Multitudes, multitudes in the valley of decision: for the day of the Lord is near in the valley of decision.
-Joel 3:14 of the King James Bible
Decision-making and custody may be modified if the best interests of the child or children will be served and if other factors are met:
(2) The court shall not modify a custody decree or a decree allocating decision-making responsibility unless it finds, upon the basis of facts that have arisen since the prior decree or that were unknown to the court at the time of the prior decree, that a change has occurred in the circumstances of the child or the child’s custodian or party to whom decision-making responsibility was allocated and that the modification is necessary to serve the best interests of the child.

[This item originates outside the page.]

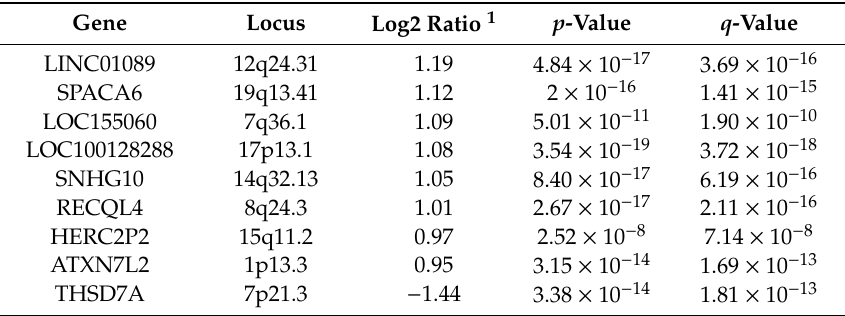
Table 2. Composition of SigIQGAP1NW.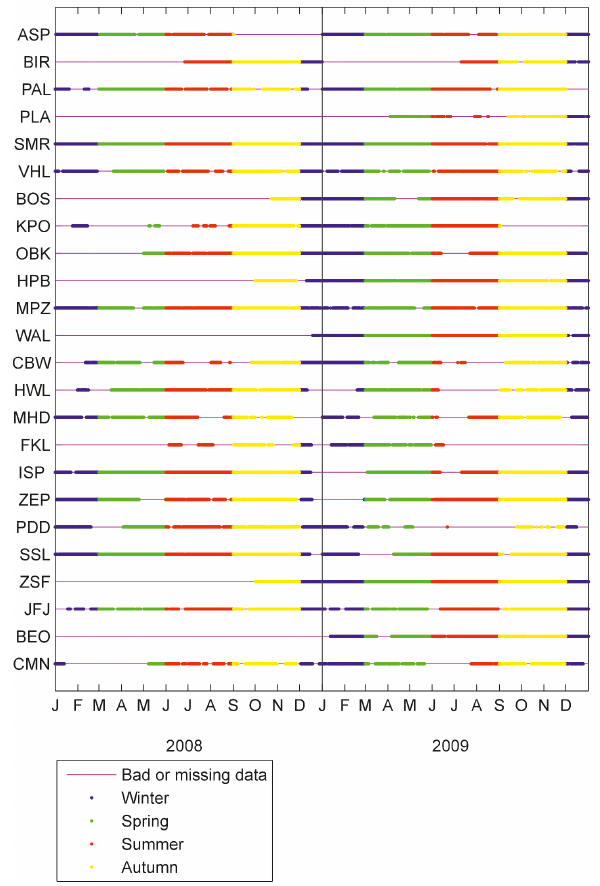
Fig. 3. Data coverage of the stations. Colours indicate the valid data per season. Notable is that all, except one (spring at BIR), of the stations had at least some coverage in all seasons, and most of the stations were operating in both years 2008 and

Decision-making can only be modified if one or more of the following is satisfied:
(2)(a) The parties agree to the modification;
(b) The child has been integrated into the family of the petitioner with the consent of the other party and such situation warrants a modification of the allocation of decision-making responsibilities;
(b.5) There has been a modification in the parenting time order pursuant to section 14-10-129, that warrants a modification of the allocation of decision-making responsibilities;
(b.7) A party has consistently consented to the other party making individual decisions for the child which decisions the party was to make individually or the parties were to make mutually; or
(c) The retention of the allocation of decision-making responsibility would endanger the child’s physical health or significantly impairs the child’s emotional development and the harm likely to be caused by a change of environment is outweighed by the advantage of a change to the child.
As you can see, different factors apply to different modifications. But, remember, every modification turns on the facts and the situations of the parties. Child support. Spousal maintenance. Parenting time. Decision-making. Custody. These modifications and more can be difficult to deal with on one’s own.